Les divergences de points de vue entre le maître d’œuvre et les titulaires des marchés ne sont pas un cas d’école durant l’exécution des marchés publics de travaux. La meilleure stratégie consiste-t-elle à composer avec diplomatie ou s’engager dans un conflit de nature à aboutir à une résiliation ?

Conformément aux articles L. 2195-2 et suivants du code de la commande publique, l’acheteur peut résilier le marché public en cas de force majeure, pour un motif d’intérêt général, mais surtout en cas de « faute d’une gravité suffisante du cocontractant » (article L. 2195-3 du code de la commande publique).

Le débat porte classiquement sur la nature de la faute commise ou le motif d’intérêt général. Dans l’hypothèse d’une résiliation par le maître de l’ouvrage, quelles sont les actions possibles ?

Depuis l’arrêt dit Béziers II du Conseil d’Etat (CE, 21 mars 2011, n°304806), la juridiction administrative admet les recours à l’encontre de la mesure de résiliation dans le délai de 2 mois à compter de la date à laquelle le titulaire a été informé de la mesure de résiliation.

Ce recours peut en outre être assorti d’un référé suspension sur le fondement de l’article L. 521-1 du code de justice administrative afin que le Tribunal administratif se prononce dans les meilleurs délais.

A priori, le titulaire du marché paraît disposer des voies de droit suffisantes pour protéger ses intérêts en cas de résiliation en cours de marché. Toutefois, le juge administratif adopte une interprétation très (trop) stricte des conditions d’admission notamment du référé suspension que sont : l’urgence et le moyen propre à créer, en l’état de l’instruction, un doute sérieux quant à la légalité de la décision.

Pour apprécier l’urgence, le juge administratif tient compte : « 3. (…) d’une part, des atteintes graves et immédiates que la résiliation litigieuse est susceptible de porter à un intérêt public ou aux intérêts du requérant, notamment à la situation financière de ce dernier ou à l’exercice même de son activité, d’autre part, de l’intérêt général ou de l’intérêt de tiers, notamment du titulaire d’un nouveau contrat dont la conclusion aurait été rendue nécessaire par la résiliation litigieuse, qui peut s’attacher à l’exécution immédiate de la mesure de résiliation.

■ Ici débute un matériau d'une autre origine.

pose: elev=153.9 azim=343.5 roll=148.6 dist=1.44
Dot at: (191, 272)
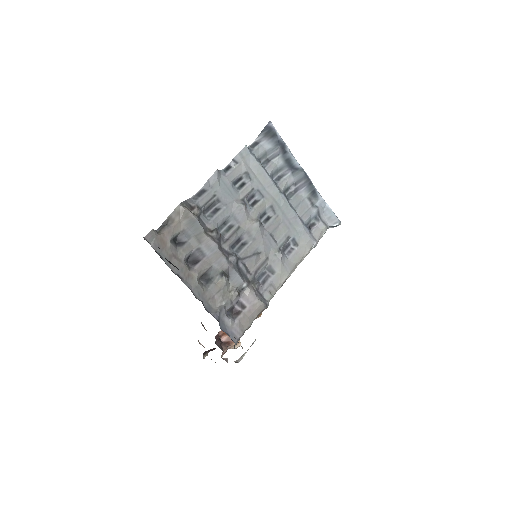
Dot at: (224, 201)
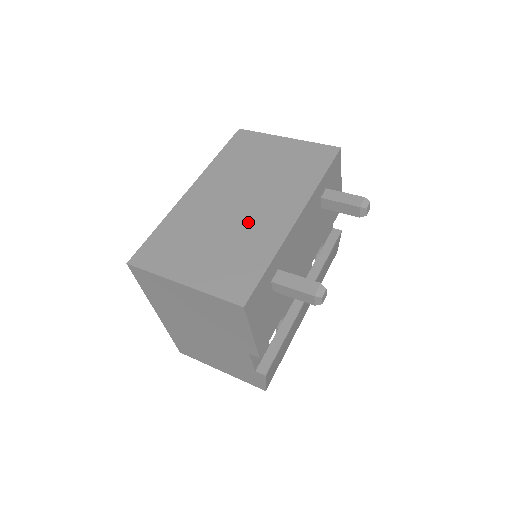
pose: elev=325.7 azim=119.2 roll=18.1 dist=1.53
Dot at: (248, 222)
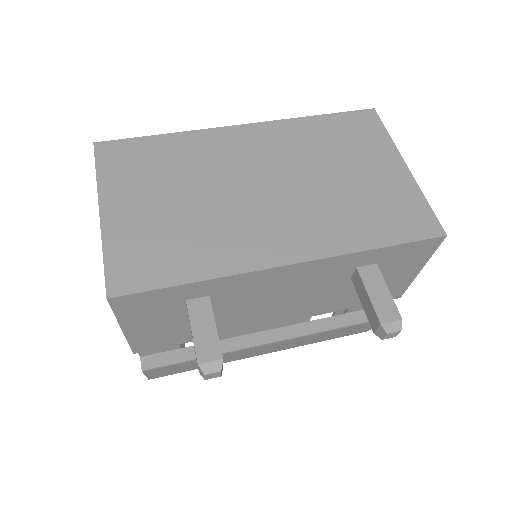
Dot at: (237, 216)
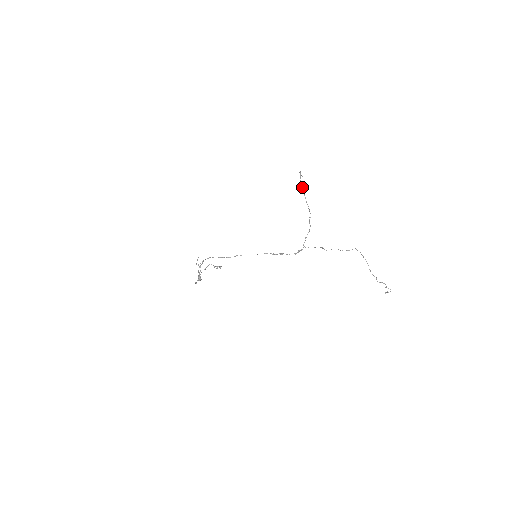
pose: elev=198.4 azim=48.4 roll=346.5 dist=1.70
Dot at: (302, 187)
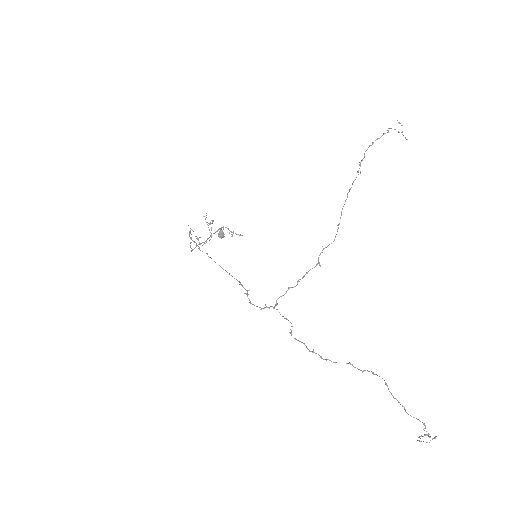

4. Pour retenir, au titre de l’appréciation de la condition d’urgence, une atteinte grave et immédiate à la situation financière d’un cocontractant de l’administration, le juge des référés saisi d’une demande de suspension de la résiliation d’un contrat administratif doit rapporter la perte de chiffre d’affaires entraînée par la résiliation du marché aux autres éléments d’activité de l’entreprise, notamment son chiffre d’affaires global« . ( TA Versailles, 27 déc. 2023, n° 2310611)

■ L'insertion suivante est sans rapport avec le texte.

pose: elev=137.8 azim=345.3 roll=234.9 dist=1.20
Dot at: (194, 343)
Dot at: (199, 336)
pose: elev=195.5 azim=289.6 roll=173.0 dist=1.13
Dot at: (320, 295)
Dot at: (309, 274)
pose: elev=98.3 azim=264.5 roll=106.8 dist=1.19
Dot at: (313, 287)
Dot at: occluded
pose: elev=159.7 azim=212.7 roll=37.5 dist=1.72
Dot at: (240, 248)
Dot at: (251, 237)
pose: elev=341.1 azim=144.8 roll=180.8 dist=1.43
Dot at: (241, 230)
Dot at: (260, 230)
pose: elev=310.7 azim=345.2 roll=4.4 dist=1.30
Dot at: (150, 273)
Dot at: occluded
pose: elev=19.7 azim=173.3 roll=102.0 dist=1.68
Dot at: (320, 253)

Dans un jugement du Tribunal administratif de Bordeaux de juin 2024, le juge administratif refuse de prendre en compte les résultats comptables réels et actuels de l’entreprise (notamment les pertes en cours ou subies par le titulaire du marché sur l’exercice comptable antérieur).

Le juge administratif persiste à ne prendre en compte que le chiffre d’affaires global du titulaire qui ne reflète en aucun cas la santé financière de l’entreprise, ni les effets réels de la résiliation sur le titulaire du marché.

En cas de résiliation du marché public, le recours indemnitaire sera donc l’action la plus à même d’aboutir, à condition de démontrer l’irrégularité de la mesure de résiliation et le préjudice subi. Dans ce cas, l’établissement d’un mémoire en réclamation est par principe obligatoire (dans le respect des délais impartis) avant toute saisine du juge administratif.

Au regard de l’encombrement des juridictions, le recours indemnitaire est classiquement jugé dans le délai de deux années.

Pour conclure, il est conseillé aux titulaires de marchés publics de se conformer au mieux aux ordres de services et mises en demeure adressés par la maîtrise d’œuvre, sauf à risquer une résiliation aux frais et risques qui, dans les faits, ne pourra pas être remise en cause à bref délai.

AB.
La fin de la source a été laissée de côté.